JOB ITEM: Gather each line in the rows below that contains the string "FloWrestling". Case counts.

GIVEN DATA:
※ ※ ※

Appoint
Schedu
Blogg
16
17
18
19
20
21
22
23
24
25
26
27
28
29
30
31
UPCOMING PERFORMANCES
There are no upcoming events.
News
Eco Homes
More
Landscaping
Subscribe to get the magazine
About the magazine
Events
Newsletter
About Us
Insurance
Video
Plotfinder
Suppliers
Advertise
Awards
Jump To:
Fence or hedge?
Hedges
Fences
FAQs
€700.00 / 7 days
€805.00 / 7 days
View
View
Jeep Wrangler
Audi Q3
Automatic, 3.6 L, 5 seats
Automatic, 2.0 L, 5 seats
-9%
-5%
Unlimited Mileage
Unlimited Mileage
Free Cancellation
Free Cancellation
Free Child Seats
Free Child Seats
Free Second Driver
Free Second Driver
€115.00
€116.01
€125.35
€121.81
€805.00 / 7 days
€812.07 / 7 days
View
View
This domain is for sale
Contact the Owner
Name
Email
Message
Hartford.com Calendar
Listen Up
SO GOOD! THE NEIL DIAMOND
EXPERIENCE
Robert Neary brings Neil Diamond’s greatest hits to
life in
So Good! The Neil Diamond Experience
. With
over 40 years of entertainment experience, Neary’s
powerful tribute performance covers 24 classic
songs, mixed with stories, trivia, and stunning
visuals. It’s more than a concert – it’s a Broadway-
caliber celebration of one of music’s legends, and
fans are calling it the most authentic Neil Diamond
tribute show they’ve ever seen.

※ ※ ※

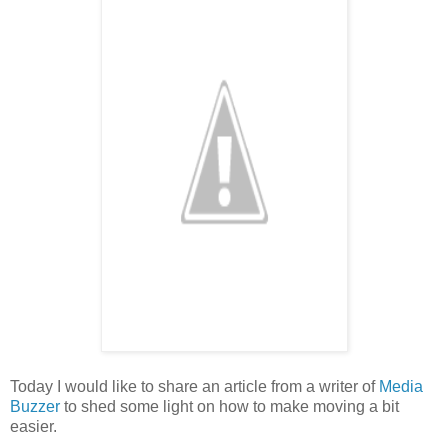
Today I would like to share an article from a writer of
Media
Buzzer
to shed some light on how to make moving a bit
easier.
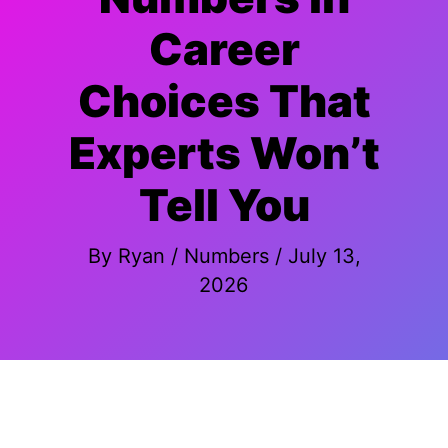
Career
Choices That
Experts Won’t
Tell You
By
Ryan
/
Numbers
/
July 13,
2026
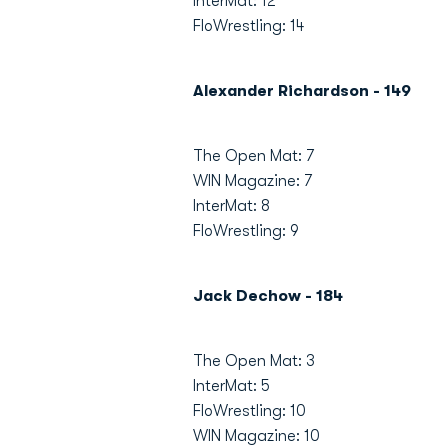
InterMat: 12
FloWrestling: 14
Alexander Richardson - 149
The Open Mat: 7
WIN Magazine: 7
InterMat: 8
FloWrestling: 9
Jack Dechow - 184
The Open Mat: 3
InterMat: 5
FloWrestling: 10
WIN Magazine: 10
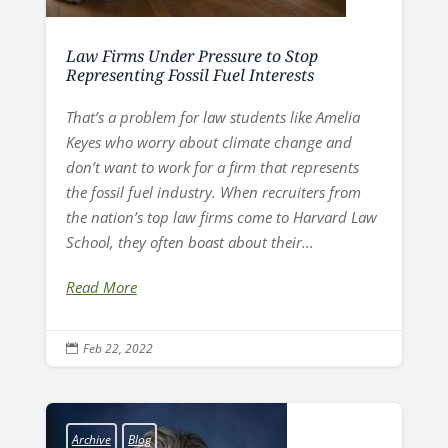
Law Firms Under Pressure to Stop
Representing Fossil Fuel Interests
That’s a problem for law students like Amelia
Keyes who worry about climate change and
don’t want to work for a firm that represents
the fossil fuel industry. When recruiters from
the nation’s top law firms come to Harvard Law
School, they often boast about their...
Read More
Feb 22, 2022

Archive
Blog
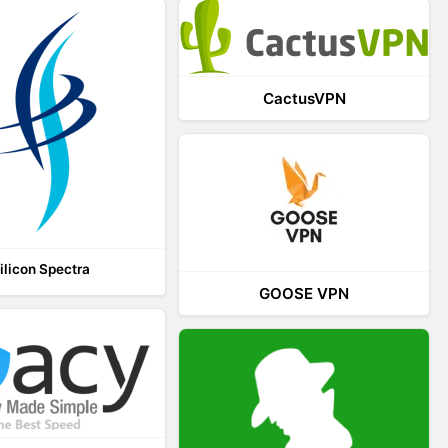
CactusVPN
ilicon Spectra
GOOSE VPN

※ ※ ※

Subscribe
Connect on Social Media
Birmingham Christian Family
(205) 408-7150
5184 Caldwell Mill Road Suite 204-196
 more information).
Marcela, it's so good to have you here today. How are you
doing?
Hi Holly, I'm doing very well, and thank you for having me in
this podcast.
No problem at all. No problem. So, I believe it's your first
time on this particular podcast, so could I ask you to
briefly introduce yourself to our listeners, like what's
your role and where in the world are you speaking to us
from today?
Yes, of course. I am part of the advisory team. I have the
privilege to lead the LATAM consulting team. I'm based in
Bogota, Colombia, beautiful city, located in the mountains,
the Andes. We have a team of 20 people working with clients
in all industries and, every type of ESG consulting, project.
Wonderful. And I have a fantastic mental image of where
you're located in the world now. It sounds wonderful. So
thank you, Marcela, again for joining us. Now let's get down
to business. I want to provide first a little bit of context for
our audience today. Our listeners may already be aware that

※ ※ ※

ANSWER SECTION:
FloWrestling: 14
FloWrestling: 9
FloWrestling: 10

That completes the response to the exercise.